I asked these questions because I’m convinced that the percentage of our believers equipped and engaged in sharing their faith is a better measuring stick for our disciple-making effectiveness than mere numbers of salvation or baptisms.

In Sonlife’s 4 Chair Discipling Seminar, we outline the disciple-making process modeled for us by Jesus.

In Chair 1, the Spiritually Lost person is invited to “come and see” so they can believe in and receive Christ as their Savior. Our focus is on Winning the Lost.

In Chair 2, the Believer is invited to “follow me” and they begin to be established in their newfound faith as a Christ-follower.
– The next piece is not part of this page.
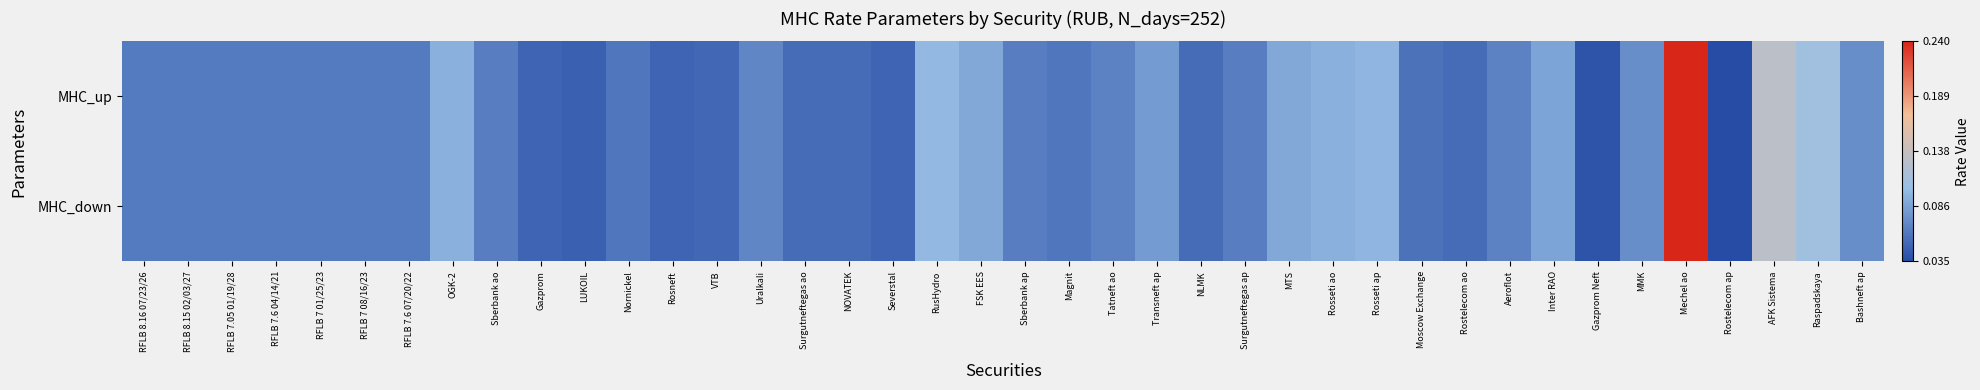

Reading left to right, transcribe all the data shown in this chart.

MHC_up: RFLB 8.16 07/23/26=0.1	RFLB 8.15 02/03/27=0.1	RFLB 7.05 01/19/28=0.1	RFLB 7.6 04/14/21=0.1	RFLB 7 01/25/23=0.1	RFLB 7 08/16/23=0.1	RFLB 7.6 07/20/22=0.1	OGK-2=0.3	Sberbank ao=0.1	Gazprom=0.1	LUKOIL=0.1	Nornickel=0.1	Rosneft=0.1	VTB=0.1	Uralkali=0.2	Surgutneftegas ao=0.1	NOVATEK=0.1	Severstal=0.1	RusHydro=0.3	FSK EES=0.3	Sberbank ap=0.1	Magnit=0.1	Tatneft ao=0.2	Transneft ap=0.2	NLMK=0.1	Surgutneftegas ap=0.1	MTS=0.3	Rosseti ao=0.3	Rosseti ap=0.3	Moscow Exchange=0.1	Rostelecom ao=0.1	Aeroflot=0.2	Inter RAO=0.3	Gazprom Neft=0.0	MMK=0.2	Mechel ao=1.0	Rostelecom ap=0.0	AFK Sistema=0.5	Raspadskaya=0.4	Bashneft ap=0.2
MHC_down: RFLB 8.16 07/23/26=0.1	RFLB 8.15 02/03/27=0.1	RFLB 7.05 01/19/28=0.1	RFLB 7.6 04/14/21=0.1	RFLB 7 01/25/23=0.1	RFLB 7 08/16/23=0.1	RFLB 7.6 07/20/22=0.1	OGK-2=0.3	Sberbank ao=0.1	Gazprom=0.1	LUKOIL=0.1	Nornickel=0.1	Rosneft=0.1	VTB=0.1	Uralkali=0.2	Surgutneftegas ao=0.1	NOVATEK=0.1	Severstal=0.1	RusHydro=0.3	FSK EES=0.3	Sberbank ap=0.1	Magnit=0.1	Tatneft ao=0.2	Transneft ap=0.2	NLMK=0.1	Surgutneftegas ap=0.1	MTS=0.3	Rosseti ao=0.3	Rosseti ap=0.3	Moscow Exchange=0.1	Rostelecom ao=0.1	Aeroflot=0.2	Inter RAO=0.3	Gazprom Neft=0.0	MMK=0.2	Mechel ao=1.0	Rostelecom ap=0.0	AFK Sistema=0.5	Raspadskaya=0.4	Bashneft ap=0.2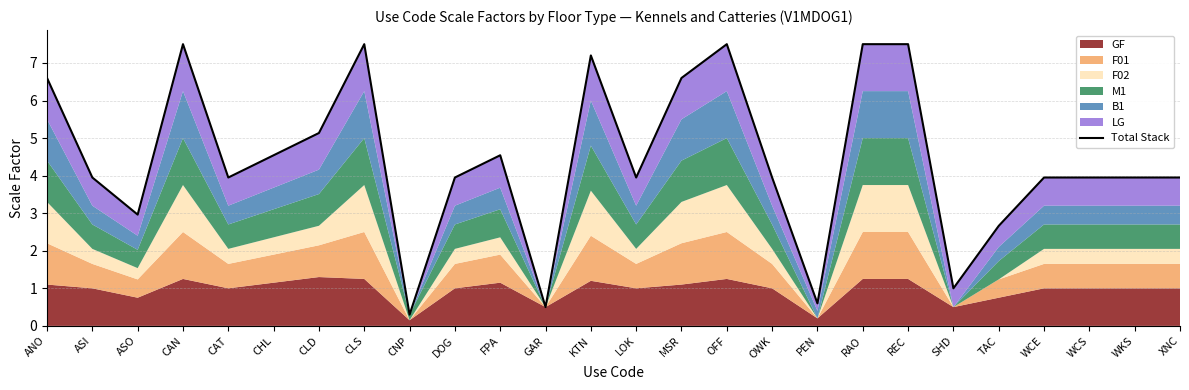

True or false: the data has more than 1 interior local peaks.

True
Our focus is on Building the Believer.

In Chair 3, the Worker is invited to “fish for people” as they join Jesus in His mission to reach those who are in Chair 1 and disciple those who are in Chair 2. Our focus is on Equipping the Worker.

In Chair 4, the Disciple-Maker is invited to “bear much fruit”  as their disciples then begin to make disciples of their own. Our focus is on Multiplying Disciple-Makers.
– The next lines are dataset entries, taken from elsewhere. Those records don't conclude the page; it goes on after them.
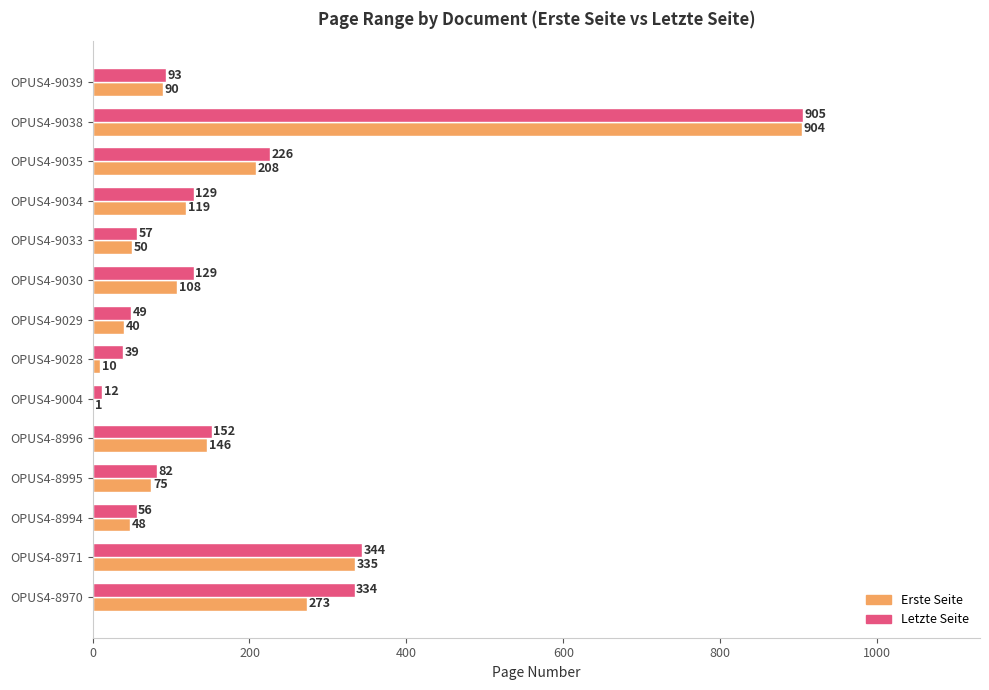

What is the sum of all Erste Seite values?

2407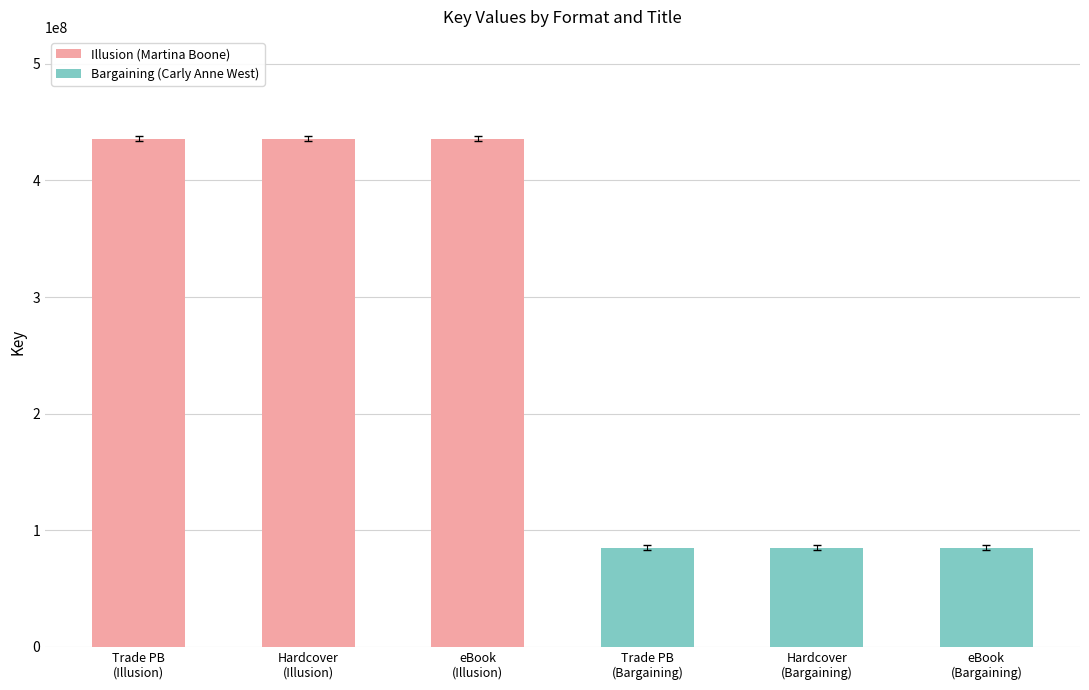

What is the greatest value displayed?

435975121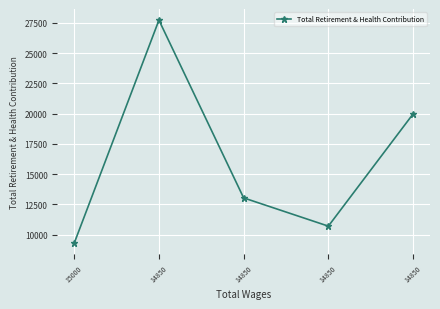

How many values are below 13039?

2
When we separate evangelism and discipleship, what invariably happens is that we have people getting stuck in Chair 2. They are “doing discipleship.” They are going to church, participating in a small group, even joining a Bible Study. But they never live out the Great Commission, Christ’s last and lasting command, the Everyday Commission. They never go and make new disciple-makers. Discipleship is not enough. Let me say that again.

Discipleship is not enough.

Instead of talking discipleship, let’s talk disciple-making. We need to re-orient our language to reflect the mission Jesus has given us and the target we’re shooting for. Don’t we all want to be a part of a church where everyone makes disciples? If the answer is “yes,” then we need to start thinking and talking discipling and disciple-making. We need to embed our discipleship with intentional evangelism equipping and engagement, or we’ll never see people move beyond Chair 2 toward a disciple-making lifestyle.

What next?

  1. Evaluate your discipleship programs and materials. Is evangelism embedded in them? If not, what changes can you make to move from dead-end discipleship to thriving disciple-making?
  2. Evaluate your outreach strategies and events. In what ways are your people challenged to be involved? Do your people see your outreach strategies and events as a substitute for or as a supplement to their disciple-making efforts?
  3. What would it take to increase the number of those in your ministry who are actively sharing their faith by 10% this year? Are there new evangelism tools you can provide? Do you need to offer evangelism training more regularly? Could you employ the Circles of Concern Strategy (ask our Team if you want to learn more about that)?
  4. Change your language. Remove discipleship from your vocabulary and begin talking disciple-making instead. Beat the disciple-making drum. Make sure everyone knows your ministry is one where Everyone Makes Disciples.

One final word. A friend of mine says it this way. “If you fall in love with evangelism, you’ll flame out. If you fall in love with Jesus, you’ll share Him forever.” Discipleship is not enough. Neither is evangelism. Jesus is enough. Let’s help the next generation fall in love with Jesus!